Page MenuHomePhabricator

Page generators not working with Wikidata
Closed, ResolvedPublic

Description

Author: sofardamngood

Description:
Pegegenerator has been broken for Wikidata scripts like harvest_template or claimit since February. The diff http://git.wikimedia.org/blob/pywikibot%2Fcore.git/b9ddecb363a1c208b507dbfe5bc0774dfb7cd253/pywikibot%2Fpagegenerators.py is the last working version.

A command like
python pwb.py claimit -family:wikipedia -lang:en -transcludes:'Infobox video game' P19 Q30
is supposed to create a generator with pages transcluding the template on the given Wikipedia, but the current version of pagegenerators ignores the arguments and tries to fetch the pages from wikidatawiki instead, which of course fails.

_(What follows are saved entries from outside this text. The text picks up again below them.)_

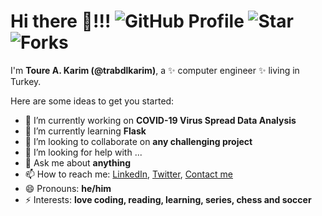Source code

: # Hi there 👋!!! ![GitHub Profile](https://img.shields.io/badge/github-profile-yellowgreen) ![Star](https://img.shields.io/badge/give%20a%20star-if%20useful-blueviolet) ![Forks](https://img.shields.io/github/forks/trabdlkarim/trabdlkarim)


I'm **Toure A. Karim (@trabdlkarim)**, a ✨ computer engineer ✨ living in Turkey.

Here are some ideas to get you started:

- 🔭 I’m currently working on **COVID-19 Virus Spread Data Analysis**
- 🌱 I’m currently learning **Flask**
- 👯 I’m looking to collaborate on **any challenging project**
- 🤔 I’m looking for help with ...
- 💬 Ask me about **anything**
- 📫 How to reach me: [LinkedIn](https://www.linkedin.com/in/trabdlkarim/), [Twitter](https://twitter.com/trabdlkarim), [Contact me](mailto:trabdlkarim@gmail.com)
- 😄 Pronouns: **he/him**
- ⚡ Interests: **love coding, reading, learning, series, chess and soccer**

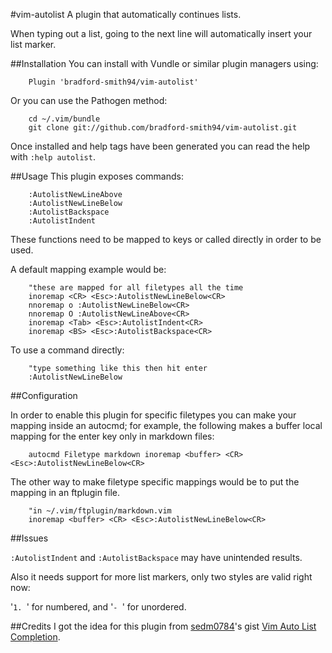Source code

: #vim-autolist
A plugin that automatically continues lists.

When typing out a list, going to the next line will automatically insert your list marker.

##Installation
You can install with Vundle or similar plugin managers using:
```
    Plugin 'bradford-smith94/vim-autolist'
```

Or you can use the Pathogen method:
```
    cd ~/.vim/bundle
    git clone git://github.com/bradford-smith94/vim-autolist.git
```

Once installed and help tags have been generated you can read the help with `:help autolist`.

##Usage
This plugin exposes commands:
```
    :AutolistNewLineAbove
    :AutolistNewLineBelow
    :AutolistBackspace
    :AutolistIndent
```

These functions need to be mapped to keys or called directly in order to be
used.

A default mapping example would be:
```
    "these are mapped for all filetypes all the time
    inoremap <CR> <Esc>:AutolistNewLineBelow<CR>
    nnoremap o :AutolistNewLineBelow<CR>
    nnoremap O :AutolistNewLineAbove<CR>
    inoremap <Tab> <Esc>:AutolistIndent<CR>
    inoremap <BS> <Esc>:AutolistBackspace<CR>
```

To use a command directly:
```
    "type something like this then hit enter
    :AutolistNewLineBelow
```

##Configuration

In order to enable this plugin for specific filetypes you can make your
mapping inside an autocmd; for example, the following makes a buffer local
mapping for the enter key only in markdown files:
```
    autocmd Filetype markdown inoremap <buffer> <CR> <Esc>:AutolistNewLineBelow<CR>
```

The other way to make filetype specific mappings would be to put the mapping in
an ftplugin file.
```
    "in ~/.vim/ftplugin/markdown.vim
    inoremap <buffer> <CR> <Esc>:AutolistNewLineBelow<CR>
```

##Issues

`:AutolistIndent` and `:AutolistBackspace` may have unintended results.

Also it needs support for more list markers, only two styles are valid right now:

'`1. `' for numbered, and '`- `' for unordered.


##Credits
I got the idea for this plugin from [sedm0784](https://www.github.com/sedm0784)'s gist [Vim Auto List Completion](https://gist.github.com/sedm0784/dffda43bcfb4728f8e90).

More information about this bug is available here: https://de.wikipedia.org/w/index.php?title=Benutzer_Diskussion:Xqt&oldid=129234287#Page_generators


Version: core-(2.0)
Severity: major
See Also:
https://bugzilla.wikimedia.org/show_bug.cgi?id=72120

Details

Reference
bz63800

Event Timeline

bzimport raised the priority of this task from to Needs Triage.Nov 22 2014, 3:15 AM
bzimport set Reference to bz63800.

My guess is that you have your user-config.py family & lang set to wikidatawiki.

The problem is that these scripts, and many others, instantiate a pagegenerators.py class GeneratorFactory before calling pywikibot.handleArgs(). handleArgs is where the command line family & lang are parsed and set up. GeneratorFactory instantiates a default site object in the constructor, which means handleArgs must be completed prior to instantiating the GeneratorFactory.

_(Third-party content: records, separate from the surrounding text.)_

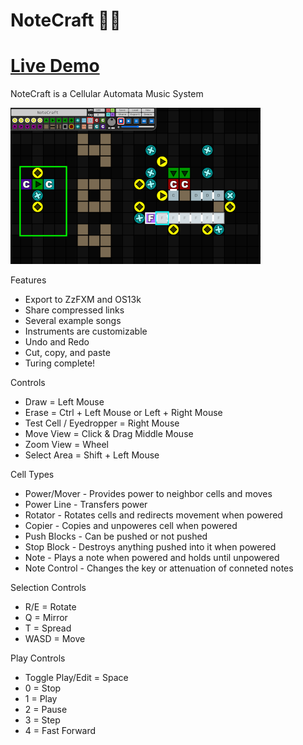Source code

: # NoteCraft 🎵🔨

# [Live Demo](https://killedbyapixel.github.io/NoteCraft/)

NoteCraft is a Cellular Automata Music System

![NoteCraft Image](/screenshotSmall.png)

Features
- Export to ZzFXM and OS13k
- Share compressed links
- Several example songs
- Instruments are customizable
- Undo and Redo
- Cut, copy, and paste
- Turing complete!

Controls
- Draw = Left Mouse
- Erase = Ctrl + Left Mouse or Left + Right Mouse
- Test Cell / Eyedropper = Right Mouse
- Move View = Click & Drag Middle Mouse
- Zoom View = Wheel
- Select Area = Shift + Left Mouse

Cell Types
- Power/Mover - Provides power to neighbor cells and moves
- Power Line - Transfers power
- Rotator - Rotates cells and redirects movement when powered
- Copier - Copies and unpoweres cell when powered
- Push Blocks - Can be pushed or not pushed
- Stop Block - Destroys anything pushed into it when powered
- Note - Plays a note when powered and holds until unpowered
- Note Control - Changes the key or attenuation of conneted notes

Selection Controls
- R/E = Rotate
- Q = Mirror
- T = Spread
- WASD = Move

Play Controls
- Toggle Play/Edit = Space
- 0 = Stop
- 1 = Play
- 2 = Pause
- 3 = Step
- 4 = Fast Forward
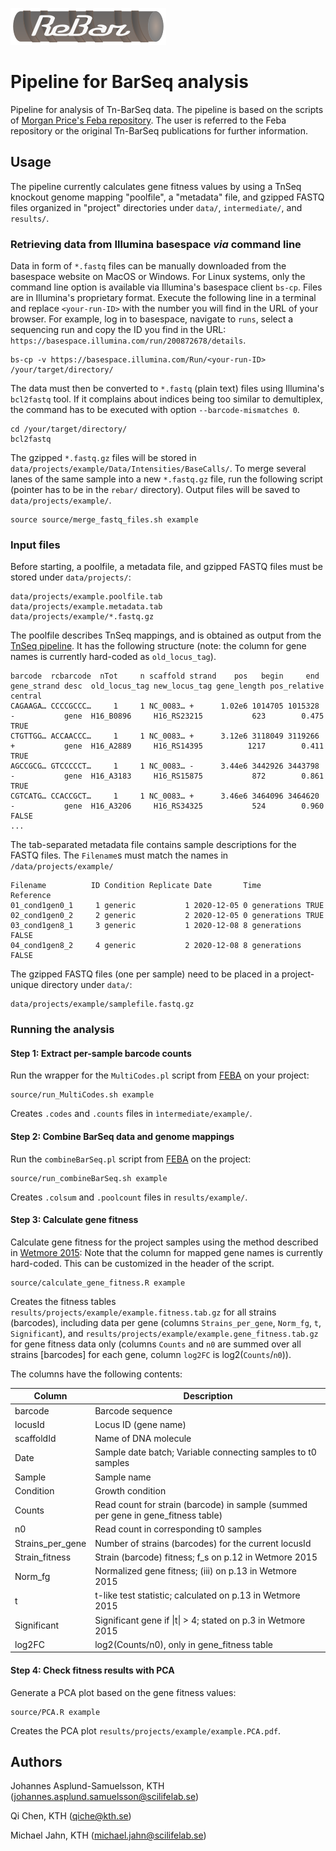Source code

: ![alt text](rebar.png "Refactored BarSeq analysis")

# Pipeline for BarSeq analysis

Pipeline for analysis of Tn-BarSeq data. The pipeline is based on the scripts of [Morgan Price's Feba repository](https://bitbucket.org/berkeleylab/feba/src/master/). The user is referred to the Feba repository or the original Tn-BarSeq publications for further information.

## Usage

The pipeline currently calculates gene fitness values by using a TnSeq knockout genome mapping "poolfile", a "metadata" file, and gzipped FASTQ files organized in "project" directories under `data/`, `intermediate/`, and `results/`.


### Retrieving data from Illumina basespace *via* command line

Data in form of `*.fastq` files can be manually downloaded from the basespace website on MacOS or Windows.
For Linux systems, only the command line option is available via Illumina's basespace client `bs-cp`. Files are in Illumina's proprietary format. Execute the following line in a terminal and replace `<your-run-ID>` with the number you will find in the URL of your browser. For example, log in to basespace, navigate to `runs`, select a sequencing run and copy the ID you find in the URL: `https://basespace.illumina.com/run/200872678/details`.

```
bs-cp -v https://basespace.illumina.com/Run/<your-run-ID> /your/target/directory/
```

The data must then be converted to `*.fastq` (plain text) files using Illumina's `bcl2fastq` tool. If it complains about indices being too similar to demultiplex, the command has to be executed with option `--barcode-mismatches 0`.

```
cd /your/target/directory/
bcl2fastq
```

The gzipped `*.fastq.gz` files will be stored in `data/projects/example/Data/Intensities/BaseCalls/`. To merge several lanes of the same sample into a new `*.fastq.gz` file, run the following script (pointer has to be in the `rebar/` directory). Output files will be saved to `data/projects/example/`.

```
source source/merge_fastq_files.sh example
```

### Input files

Before starting, a poolfile, a metadata file, and gzipped FASTQ files must be stored under `data/projects/`:

```
data/projects/example.poolfile.tab
data/projects/example.metadata.tab
data/projects/example/*.fastq.gz
```

The poolfile describes TnSeq mappings, and is obtained as output from the [TnSeq pipeline](https://github.com/m-jahn/TnSeq-pipe).
It has the following structure (note: the column for gene names is currently hard-coded as `old_locus_tag`).

```
barcode  rcbarcode  nTot     n scaffold strand    pos   begin     end gene_strand desc  old_locus_tag new_locus_tag gene_length pos_relative central
CAGAAGA… CCCCGCCC…     1     1 NC_0083… +      1.02e6 1014705 1015328 -           gene  H16_B0896     H16_RS23215           623        0.475 TRUE   
CTGTTGG… ACCAACCC…     1     1 NC_0083… +      3.12e6 3118049 3119266 +           gene  H16_A2889     H16_RS14395          1217        0.411 TRUE   
AGCCGCG… GTCCCCCT…     1     1 NC_0083… -      3.44e6 3442926 3443798 -           gene  H16_A3183     H16_RS15875           872        0.861 TRUE   
CGTCATG… CCACCGCT…     1     1 NC_0083… +      3.46e6 3464096 3464620 -           gene  H16_A3206     H16_RS34325           524        0.960 FALSE  
...
```

The tab-separated metadata file contains sample descriptions for the FASTQ files. The `Filename`s must match the names in `/data/projects/example/`

```
Filename          ID Condition Replicate Date       Time          Reference
01_cond1gen0_1     1 generic           1 2020-12-05 0 generations TRUE     
02_cond1gen0_2     2 generic           2 2020-12-05 0 generations TRUE     
03_cond1gen8_1     3 generic           1 2020-12-08 8 generations FALSE    
04_cond1gen8_2     4 generic           2 2020-12-08 8 generations FALSE  
```

The gzipped FASTQ files (one per sample) need to be placed in a project-unique directory under `data/`:

```
data/projects/example/samplefile.fastq.gz
```

### Running the analysis

#### Step 1: Extract per-sample barcode counts

Run the wrapper for the `MultiCodes.pl` script from [FEBA](https://bitbucket.org/berkeleylab/feba/src/master/) on your project:

```
source/run_MultiCodes.sh example
```

Creates `.codes` and `.counts` files in `ìntermediate/example/`.

#### Step 2: Combine BarSeq data and genome mappings

Run the `combineBarSeq.pl` script from [FEBA](https://bitbucket.org/berkeleylab/feba/src/master/) on the project:

```
source/run_combineBarSeq.sh example
```

Creates `.colsum` and `.poolcount` files in `results/example/`.

#### Step 3: Calculate gene fitness

Calculate gene fitness for the project samples using the method described in [Wetmore 2015](https://mbio.asm.org/content/6/3/e00306-15.full):
Note that the column for mapped gene names is currently hard-coded. This can be customized in the header of the script.

```
source/calculate_gene_fitness.R example
```

Creates the fitness tables `results/projects/example/example.fitness.tab.gz` for all strains (barcodes), including data per gene (columns `Strains_per_gene`, `Norm_fg`, `t`, `Significant`), and `results/projects/example/example.gene_fitness.tab.gz` for gene fitness data only (columns `Counts` and `n0` are summed over all strains [barcodes] for each gene, column `log2FC` is log2(`Counts`/`n0`)).

The columns have the following contents:

| Column | Description |
| ------ | ----------- |
| barcode | Barcode sequence |
| locusId | Locus ID (gene name) |
| scaffoldId | Name of DNA molecule |
| Date | Sample date batch; Variable connecting samples to t0 samples |
| Sample | Sample name |
| Condition | Growth condition |
| Counts | Read count for strain (barcode) in sample (summed per gene in gene_fitness table) |
| n0 | Read count in corresponding t0 samples |
| Strains_per_gene | Number of strains (barcodes) for the current locusId |
| Strain_fitness | Strain (barcode) fitness; f_s on p.12 in Wetmore 2015 |
| Norm_fg | Normalized gene fitness; (iii) on p.13 in Wetmore 2015 |
| t | t-like test statistic; calculated on p.13 in Wetmore 2015 |
| Significant | Significant gene if \|t\| > 4; stated on p.3 in Wetmore 2015 |
| log2FC | log2(Counts/n0), only in gene_fitness table |

#### Step 4: Check fitness results with PCA

Generate a PCA plot based on the gene fitness values:

```
source/PCA.R example
```

Creates the PCA plot `results/projects/example/example.PCA.pdf`.

## Authors

Johannes Asplund-Samuelsson, KTH (johannes.asplund.samuelsson@scilifelab.se)

Qi Chen, KTH (qiche@kth.se)

Michael Jahn, KTH (michael.jahn@scilifelab.se)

If your user-config.py was defaulted to wikidatawiki, the generator factory would create generators against wikidatawiki.

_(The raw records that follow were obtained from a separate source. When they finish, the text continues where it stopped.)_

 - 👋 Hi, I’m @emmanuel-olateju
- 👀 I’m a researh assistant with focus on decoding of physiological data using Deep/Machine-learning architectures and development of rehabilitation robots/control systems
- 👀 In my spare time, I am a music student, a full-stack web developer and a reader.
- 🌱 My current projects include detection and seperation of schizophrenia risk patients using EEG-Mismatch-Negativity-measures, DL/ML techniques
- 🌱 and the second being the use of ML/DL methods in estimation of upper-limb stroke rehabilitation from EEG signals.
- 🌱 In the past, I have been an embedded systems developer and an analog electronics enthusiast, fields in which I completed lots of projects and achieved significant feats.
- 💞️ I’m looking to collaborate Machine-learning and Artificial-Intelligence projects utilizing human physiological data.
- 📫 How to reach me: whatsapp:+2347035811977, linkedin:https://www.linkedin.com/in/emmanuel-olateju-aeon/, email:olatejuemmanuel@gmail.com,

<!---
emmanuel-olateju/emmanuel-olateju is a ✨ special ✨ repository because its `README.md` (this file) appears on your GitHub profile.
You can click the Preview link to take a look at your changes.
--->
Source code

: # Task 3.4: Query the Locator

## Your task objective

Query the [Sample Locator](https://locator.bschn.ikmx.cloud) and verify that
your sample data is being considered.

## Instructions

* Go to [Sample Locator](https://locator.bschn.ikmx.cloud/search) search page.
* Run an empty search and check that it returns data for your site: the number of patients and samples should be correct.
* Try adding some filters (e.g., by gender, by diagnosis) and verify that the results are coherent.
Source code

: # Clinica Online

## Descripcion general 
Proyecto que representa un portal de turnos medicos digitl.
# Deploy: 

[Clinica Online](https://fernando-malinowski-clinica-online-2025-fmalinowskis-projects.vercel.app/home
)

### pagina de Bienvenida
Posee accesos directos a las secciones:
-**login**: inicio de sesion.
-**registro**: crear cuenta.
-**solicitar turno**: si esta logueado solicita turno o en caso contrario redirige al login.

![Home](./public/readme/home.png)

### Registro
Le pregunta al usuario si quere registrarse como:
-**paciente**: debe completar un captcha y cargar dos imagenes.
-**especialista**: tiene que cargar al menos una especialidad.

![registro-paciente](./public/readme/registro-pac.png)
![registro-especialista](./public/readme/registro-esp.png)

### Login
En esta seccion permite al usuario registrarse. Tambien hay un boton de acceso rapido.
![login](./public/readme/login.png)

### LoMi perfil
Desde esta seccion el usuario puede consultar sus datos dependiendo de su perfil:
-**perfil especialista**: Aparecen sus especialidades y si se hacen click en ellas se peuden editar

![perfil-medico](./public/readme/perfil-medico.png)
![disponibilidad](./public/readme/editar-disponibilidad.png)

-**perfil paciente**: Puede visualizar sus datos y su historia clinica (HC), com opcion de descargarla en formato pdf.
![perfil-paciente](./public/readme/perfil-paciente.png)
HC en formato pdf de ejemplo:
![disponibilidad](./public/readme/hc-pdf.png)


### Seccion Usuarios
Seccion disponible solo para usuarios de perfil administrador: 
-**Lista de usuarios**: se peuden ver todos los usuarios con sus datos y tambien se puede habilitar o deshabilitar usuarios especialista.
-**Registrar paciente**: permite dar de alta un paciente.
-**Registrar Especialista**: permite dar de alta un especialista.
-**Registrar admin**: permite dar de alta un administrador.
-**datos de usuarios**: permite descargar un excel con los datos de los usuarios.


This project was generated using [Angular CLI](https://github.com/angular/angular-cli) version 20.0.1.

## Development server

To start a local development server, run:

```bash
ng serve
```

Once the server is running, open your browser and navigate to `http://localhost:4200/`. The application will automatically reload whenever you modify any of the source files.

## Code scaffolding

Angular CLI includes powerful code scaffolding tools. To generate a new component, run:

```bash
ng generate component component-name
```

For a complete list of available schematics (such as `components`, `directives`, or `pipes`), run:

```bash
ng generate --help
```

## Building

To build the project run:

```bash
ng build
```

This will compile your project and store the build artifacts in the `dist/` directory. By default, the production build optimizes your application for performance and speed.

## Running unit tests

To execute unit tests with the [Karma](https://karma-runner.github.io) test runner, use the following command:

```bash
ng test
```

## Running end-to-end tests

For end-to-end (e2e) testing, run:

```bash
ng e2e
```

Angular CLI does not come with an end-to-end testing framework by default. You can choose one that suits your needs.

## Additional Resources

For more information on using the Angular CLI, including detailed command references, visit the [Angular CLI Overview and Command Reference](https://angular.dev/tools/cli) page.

It looks like this regression was caused by bug 54540 / https://gerrit.wikimedia.org/r/#/c/112436/

Before that change, a default site object was instantiated for each argument that the GeneratorFactory parsed.

There are three ways I can see to fix this:

  1. the GeneratorFactory obtains a default site object for each argument again, if a site object wasnt provided in the constructor
  2. change all the scripts to call pywikibot.handleArgs() before instantiating a GeneratorFactory. (i.e. same as delete.py)
  3. bot.handleArgs is called transparently from the GeneratorFactory constructor, or the Site constructor, with nonGlobalArgs cached to be later processed when bot.handleArgs is called a second time.

Note that there has been the possibility of pagegenerators pulling in pages from multiple wikis using args:

... -family:wikipedia -lang:nl -transcludes:'Taxobox' -lang:en -transcludes:'Taxobox'

However it also means the following are not identical:

... -family:wikipedia -lang:nl -transcludes:'Taxobox'
... -transcludes:'Taxobox' -lang:en -family:wikipedia

option 2 & 3 above would prevent that hack from working, but would mean the order of global arguments is not important.

option 3 makes the global arguments effective in any script which doesnt currently call handleArgs. There are no scripts in core that this would apply to, but scripts in the wild may break as a result if they have 're-purposed' a global argument name. (the three scripts in core which dont call handleArgs also dont use page generators).

Option 2 looks to be the most efficient and best at self-documenting code. Im happy to do any of the options, or other options I havent thought about.

Change 135287 had a related patch set uploaded by John Vandenberg:
Bug 63800: Call handleArgs before GeneratorFactory

https://gerrit.wikimedia.org/r/135287

Change 135287 merged by jenkins-bot:
Bug 63800: Call handleArgs before GeneratorFactory

https://gerrit.wikimedia.org/r/135287